Further development of standards in this area is a complex issue, McClure said. McClure and Posnack are looking at how organizations can test current standards and develop incremental processes around data collection.
"The approach that we currently have is pretty simplistic,” McClure said. “Now, we're realizing that’s really not right. So, whenever you take something simple and you represent what's really going on in the world, there's going to be some complexity in that.”
McClure said that it’s important to build upon existing models and data as opposed to starting from scratch. The largest challenge the team is facing for rollout of these standards is in modernizing health care systems to improve data collection.
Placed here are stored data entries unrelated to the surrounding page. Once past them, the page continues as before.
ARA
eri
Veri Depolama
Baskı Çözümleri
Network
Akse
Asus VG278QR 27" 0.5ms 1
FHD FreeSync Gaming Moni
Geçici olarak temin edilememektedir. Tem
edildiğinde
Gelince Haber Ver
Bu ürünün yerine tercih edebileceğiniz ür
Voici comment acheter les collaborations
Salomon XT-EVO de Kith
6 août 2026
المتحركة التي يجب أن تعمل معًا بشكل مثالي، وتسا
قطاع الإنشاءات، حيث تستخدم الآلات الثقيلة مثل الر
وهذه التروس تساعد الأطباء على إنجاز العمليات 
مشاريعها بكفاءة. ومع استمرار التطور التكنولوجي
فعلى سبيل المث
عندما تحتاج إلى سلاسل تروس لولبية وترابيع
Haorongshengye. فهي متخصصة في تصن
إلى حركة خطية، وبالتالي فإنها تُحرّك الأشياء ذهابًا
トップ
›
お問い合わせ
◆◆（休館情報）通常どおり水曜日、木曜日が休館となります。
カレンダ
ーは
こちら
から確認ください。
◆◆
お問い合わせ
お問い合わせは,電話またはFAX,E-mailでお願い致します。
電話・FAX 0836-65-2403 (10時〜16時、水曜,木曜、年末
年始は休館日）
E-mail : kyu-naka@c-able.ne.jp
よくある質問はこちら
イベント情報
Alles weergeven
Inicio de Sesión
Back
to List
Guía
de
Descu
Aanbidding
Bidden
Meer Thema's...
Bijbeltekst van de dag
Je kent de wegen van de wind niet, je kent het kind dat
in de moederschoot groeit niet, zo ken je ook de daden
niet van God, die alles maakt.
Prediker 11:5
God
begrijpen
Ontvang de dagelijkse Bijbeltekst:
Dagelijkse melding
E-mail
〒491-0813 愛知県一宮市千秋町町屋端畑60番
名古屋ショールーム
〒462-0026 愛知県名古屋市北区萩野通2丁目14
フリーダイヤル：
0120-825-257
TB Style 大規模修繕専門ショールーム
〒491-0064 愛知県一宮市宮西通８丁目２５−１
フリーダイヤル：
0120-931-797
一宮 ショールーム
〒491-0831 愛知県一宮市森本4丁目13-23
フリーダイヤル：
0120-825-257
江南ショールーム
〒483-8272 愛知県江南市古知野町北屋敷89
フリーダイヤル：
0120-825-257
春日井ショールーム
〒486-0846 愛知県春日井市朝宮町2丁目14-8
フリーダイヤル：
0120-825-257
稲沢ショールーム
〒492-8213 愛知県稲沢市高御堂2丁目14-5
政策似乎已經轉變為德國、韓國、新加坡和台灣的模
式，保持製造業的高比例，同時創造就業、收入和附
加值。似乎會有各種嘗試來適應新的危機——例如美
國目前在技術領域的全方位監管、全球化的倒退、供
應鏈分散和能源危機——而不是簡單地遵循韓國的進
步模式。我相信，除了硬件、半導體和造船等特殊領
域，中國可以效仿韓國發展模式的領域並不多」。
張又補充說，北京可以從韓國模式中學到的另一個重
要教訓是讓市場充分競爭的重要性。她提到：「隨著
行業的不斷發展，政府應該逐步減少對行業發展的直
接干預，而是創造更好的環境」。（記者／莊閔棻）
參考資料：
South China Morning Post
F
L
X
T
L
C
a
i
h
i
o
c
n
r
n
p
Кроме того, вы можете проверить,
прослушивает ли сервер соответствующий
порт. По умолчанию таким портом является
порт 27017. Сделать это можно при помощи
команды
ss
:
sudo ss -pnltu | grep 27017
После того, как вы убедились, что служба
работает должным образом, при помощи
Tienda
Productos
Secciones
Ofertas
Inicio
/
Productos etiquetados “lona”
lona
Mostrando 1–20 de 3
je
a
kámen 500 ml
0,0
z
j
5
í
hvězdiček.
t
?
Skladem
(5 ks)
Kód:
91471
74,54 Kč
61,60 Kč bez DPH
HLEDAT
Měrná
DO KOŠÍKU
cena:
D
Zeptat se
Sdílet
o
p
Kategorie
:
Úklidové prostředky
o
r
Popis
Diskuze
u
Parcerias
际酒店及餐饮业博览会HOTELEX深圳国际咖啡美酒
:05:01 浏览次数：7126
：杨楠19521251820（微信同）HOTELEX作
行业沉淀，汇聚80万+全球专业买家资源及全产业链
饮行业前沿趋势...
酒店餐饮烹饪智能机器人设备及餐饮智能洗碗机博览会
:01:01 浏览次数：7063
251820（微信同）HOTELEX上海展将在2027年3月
That includes improving current systems that only accommodate male-or-female gender distinctions, for example.
In terms of next steps for the project, McClure said there will be an emphasis on “shifting gears” to allow for health care institutions, providers and other organizations to adopt more inclusive data standards as the “new normal.”
“I think it's a matter of seeing a better future for health care and seeing the world as it is,” Posnack said. “This is going to make care better for everyone. It’s going to increase our ability to discover new treatments, provide new decision support services and really use electronic health records and health IT in ways that we've been telling people they were designed to do."